The scoping period
The scoping period is the first stage of developing your guidelines, it is used to create a framework for the development of the guidelines. The scope:
- Defines the population(s) and setting(s) that will and will not be covered
- Describes what the guideline will and will not consider
- Identifies the key issues that will be considered and lists the draft questions
- Describes the economic perspective(s) to be used.
The scope also includes:
- A brief description of the guideline topic (for example, a description of the condition or disease, health or social care services, organisation of services, or areas of public health practice)
- A brief overview of the context (current policy and practice) in which the guideline will be developed
- A summary of why the guideline is needed and where it will add value, including how the relationship between commissioners and providers may affect outcomes and costs
- How the guideline will build on, rather than simply reproduce, the actions required by legislation and statutory guidance
- How the guideline will link to other NICE recommendations and quality standards that are published or in development.
- A draft outline of the NICE Pathway (everything NICE says on a topic in an interactive flowchart)
- Potential equality issues among groups sharing protected characteristics and how these will be considered
- Health inequalities associated with socioeconomic factors and with inequities in access for certain groups to healthcare and social care, and opportunities to improve health.
Decide what your guidelines will cover
Existing guidelines or policies for your condition may be worth looking at. You could try searching the Guideline International Network’s library of medical guidelines developed around the world and draw upon any existing guidance when planning your new guidelines.
Some key questions:
- What groups of recommendations will you make?

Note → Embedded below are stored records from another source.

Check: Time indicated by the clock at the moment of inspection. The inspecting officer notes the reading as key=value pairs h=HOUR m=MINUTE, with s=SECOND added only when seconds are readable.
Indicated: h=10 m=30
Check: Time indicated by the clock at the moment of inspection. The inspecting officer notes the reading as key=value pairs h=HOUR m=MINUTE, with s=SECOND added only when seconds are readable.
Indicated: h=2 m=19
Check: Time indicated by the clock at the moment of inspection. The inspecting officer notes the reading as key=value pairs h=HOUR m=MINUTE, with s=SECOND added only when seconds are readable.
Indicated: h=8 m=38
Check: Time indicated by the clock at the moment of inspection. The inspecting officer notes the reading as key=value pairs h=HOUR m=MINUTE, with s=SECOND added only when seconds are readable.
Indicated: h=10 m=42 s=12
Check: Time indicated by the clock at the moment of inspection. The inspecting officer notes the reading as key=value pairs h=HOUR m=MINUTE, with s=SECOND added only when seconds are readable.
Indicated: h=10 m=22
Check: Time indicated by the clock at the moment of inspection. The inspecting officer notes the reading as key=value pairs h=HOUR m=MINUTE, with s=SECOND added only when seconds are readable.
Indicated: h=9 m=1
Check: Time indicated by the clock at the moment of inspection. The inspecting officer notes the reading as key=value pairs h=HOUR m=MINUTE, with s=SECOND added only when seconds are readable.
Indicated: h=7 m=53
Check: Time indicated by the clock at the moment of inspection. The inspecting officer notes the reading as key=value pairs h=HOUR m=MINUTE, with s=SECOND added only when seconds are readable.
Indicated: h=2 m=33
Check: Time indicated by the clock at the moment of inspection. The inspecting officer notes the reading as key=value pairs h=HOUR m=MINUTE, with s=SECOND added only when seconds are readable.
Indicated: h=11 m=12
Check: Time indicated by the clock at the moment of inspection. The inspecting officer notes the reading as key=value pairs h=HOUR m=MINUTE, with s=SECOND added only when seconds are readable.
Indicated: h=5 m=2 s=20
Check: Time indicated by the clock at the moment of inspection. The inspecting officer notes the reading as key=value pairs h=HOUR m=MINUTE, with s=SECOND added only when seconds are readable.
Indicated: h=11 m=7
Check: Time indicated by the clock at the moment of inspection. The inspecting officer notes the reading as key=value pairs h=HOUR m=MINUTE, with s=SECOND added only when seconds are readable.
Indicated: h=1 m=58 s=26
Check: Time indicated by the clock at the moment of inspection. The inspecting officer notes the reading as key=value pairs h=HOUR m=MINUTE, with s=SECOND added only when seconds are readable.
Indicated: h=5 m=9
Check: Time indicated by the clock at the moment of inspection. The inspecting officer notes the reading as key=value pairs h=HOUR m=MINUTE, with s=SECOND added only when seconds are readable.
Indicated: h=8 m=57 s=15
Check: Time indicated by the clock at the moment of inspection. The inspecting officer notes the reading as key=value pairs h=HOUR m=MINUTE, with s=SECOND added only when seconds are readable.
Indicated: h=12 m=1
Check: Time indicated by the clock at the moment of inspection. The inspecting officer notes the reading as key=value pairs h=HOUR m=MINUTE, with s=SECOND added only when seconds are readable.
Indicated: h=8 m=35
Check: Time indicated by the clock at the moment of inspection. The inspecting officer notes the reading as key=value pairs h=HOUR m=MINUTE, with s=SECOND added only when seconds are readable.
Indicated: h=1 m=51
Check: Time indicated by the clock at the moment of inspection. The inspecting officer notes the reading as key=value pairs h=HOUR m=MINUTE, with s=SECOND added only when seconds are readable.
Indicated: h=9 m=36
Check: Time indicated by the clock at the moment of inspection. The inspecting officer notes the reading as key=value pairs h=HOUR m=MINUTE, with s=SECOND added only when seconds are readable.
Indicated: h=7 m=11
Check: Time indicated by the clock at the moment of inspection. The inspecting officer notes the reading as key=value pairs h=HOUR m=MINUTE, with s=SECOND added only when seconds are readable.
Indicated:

- What evidence are you already aware of and can draw recommendations from? For instance, if you know that there is research investigating symptom management of children, you know that you will be able to make recommendations from this.
- What are the key issues and questions that your patient community face? Which aspects of care or service provision is advice most needed for?
- How will you structure your guidelines? What main outcomes will be considered?
Take a look the above guide ‘What do medical guidelines normally include?’ and think about how you will fulfil each element, which you might leave out, or any extras you will add.
For more information on the scoping process in producing guidelines you can visit the scoping chapter.
Agree on review questions
After deciding the key issues your guideline will cover, you should translate these into review questions. Review questions are a series of questions that you want to answer in your evidence search and medical guideline. They help keep your evidence search and medical guidelines focused on the original objectives of the project.
A review question might focus on the effectiveness of a particular intervention, the accuracy of a diagnostic test, or the views of people using or providing services, for instance. The nature and type of review question determines the type of evidence that is best able to answer it.
Your committee should decide on the specific focus of each review question needed, and then go about writing them. Your set of review questions should cover all areas specified in your scope and should not introduce new areas. However, you can re-evaluate your scoping draft if you feel it does not include a key question that you have come across.